Firefox – The latest version at this time is 1.5.0.1. This offers several advantages over IE, including tabbed browsing, tons of extensions, image blocking by server (kill tons of ads), and a built in search engine box that works with over 6,000 databases.
     For some reason, embedded files (Quicktime, PDF, etc) annoy me. Firefox allows you to easily disable those plugins so they launch externally, and they seem to launch quicker that way. More importantly, the standalone viewers allow you more control. I usually play video at 2x original size since I run at a higher resolution, and you can’t do that when it’s embedded.

Extensions
These free addons improve the functionality of the browser. Here are ones I can’t live without.

Adblock Plus: Web sites cost money to create and run, and are supported by ads. Without ads, they would either die, or go subscription, and I usually prefer they did neither. However, I cannot stand animated ads (esp. Flash ads), and this plugin makes it easy to block servers who provide them (filter suggestion: *doubleclick.net*). For animated gifs, you can simply hit Escape and they will stop.

IE Tab: For those few times when you need to use IE, this offers a button to switch to IE to render the current page, but keeps it in the tab. Press it again, and it’s back to Firefox as a page renderer.

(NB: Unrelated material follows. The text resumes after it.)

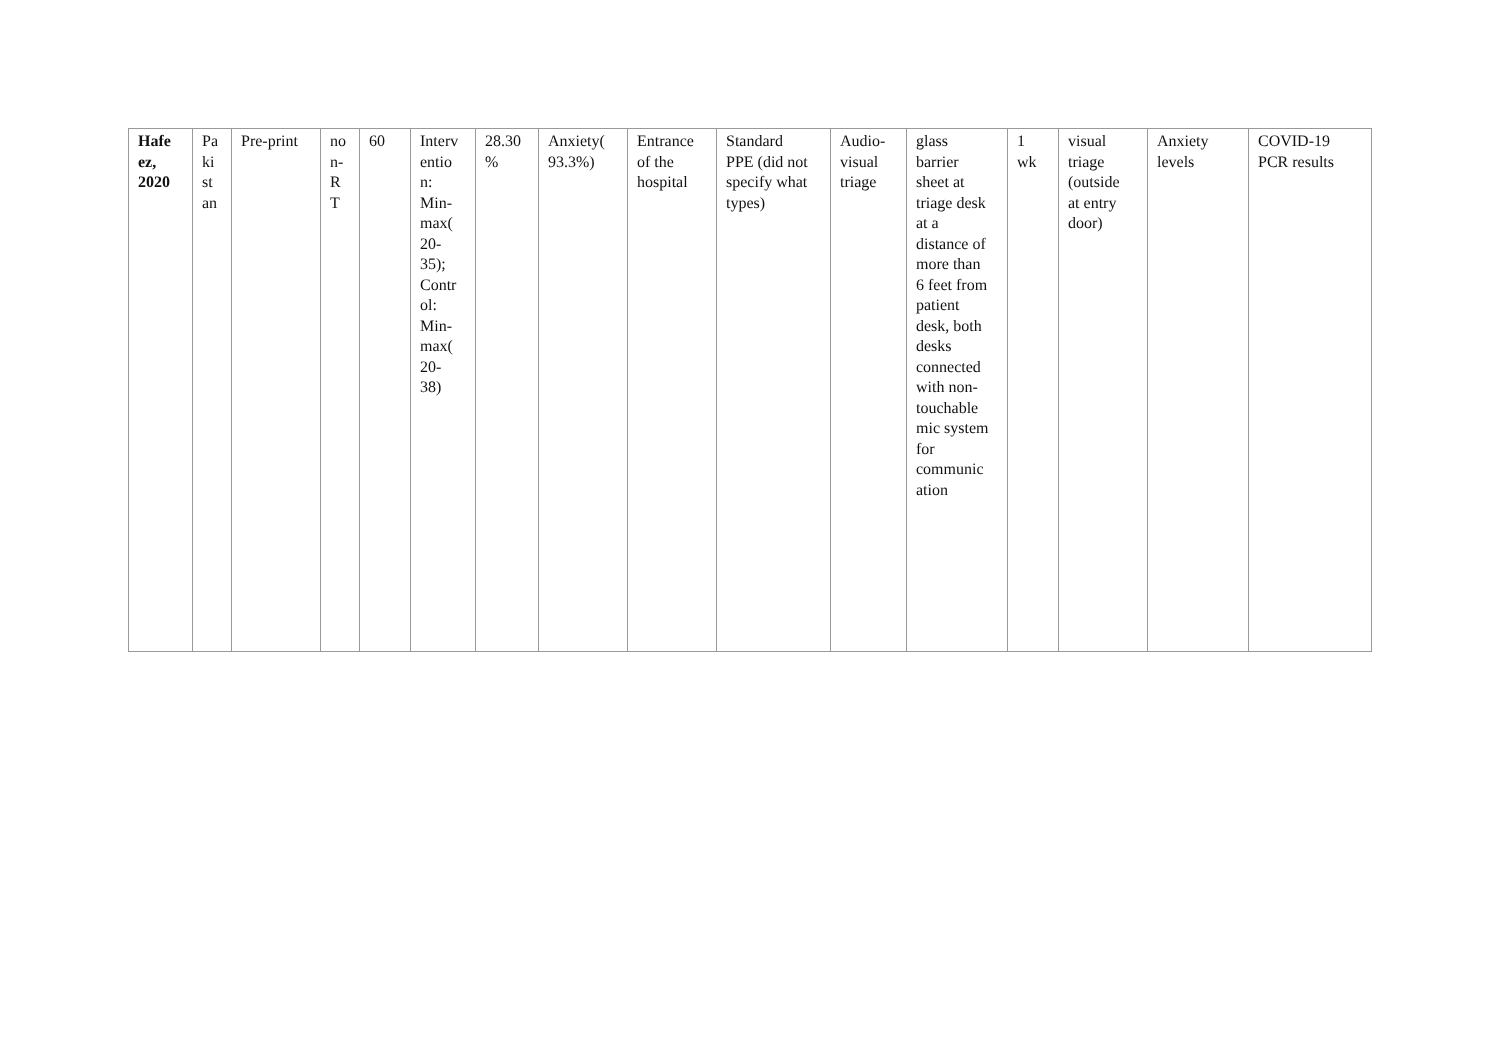| Hafe ez, 2020 | Pa ki st an | Pre-print | no n- R T | 60 | Interv entio n: Min- max( 20- 35); Contr ol: Min- max( 20- 38) | 28.30 % | Anxiety( 93.3%) | Entrance of the hospital | Standard PPE (did not specify what types) | Audio- visual triage | glass barrier sheet at triage desk at a distance of more than 6 feet from patient desk, both desks connected with non- touchable mic system for communic ation | 1 wk | visual triage (outside at entry door) | Anxiety levels | COVID-19 PCR results |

Redirect Remover: Some sites don’t provide direct links, in order to track your behavior. If the link is of the form http://OriginalSite.com/foo.php?site=http://ActualLinkImInterestedIn.com, it will scrub it so it goes to http://ActualLinkImInterestedIn.com. Sometimes that does screw things up, but you can turn it off, or right click and have it open an uncleaned link.

Search engines
In addition to the standard ones I use (Google, Amazon, Answers.com), I added these, so I don’t have to bother visiting the page before searching. Yes, I’m that lazy.

Wikipedia – Free encyclopedia.
IMDB – Internet Movie Database.
Pricegrabber – Compare prices on everything.
Shopping.com – Another price comparison site.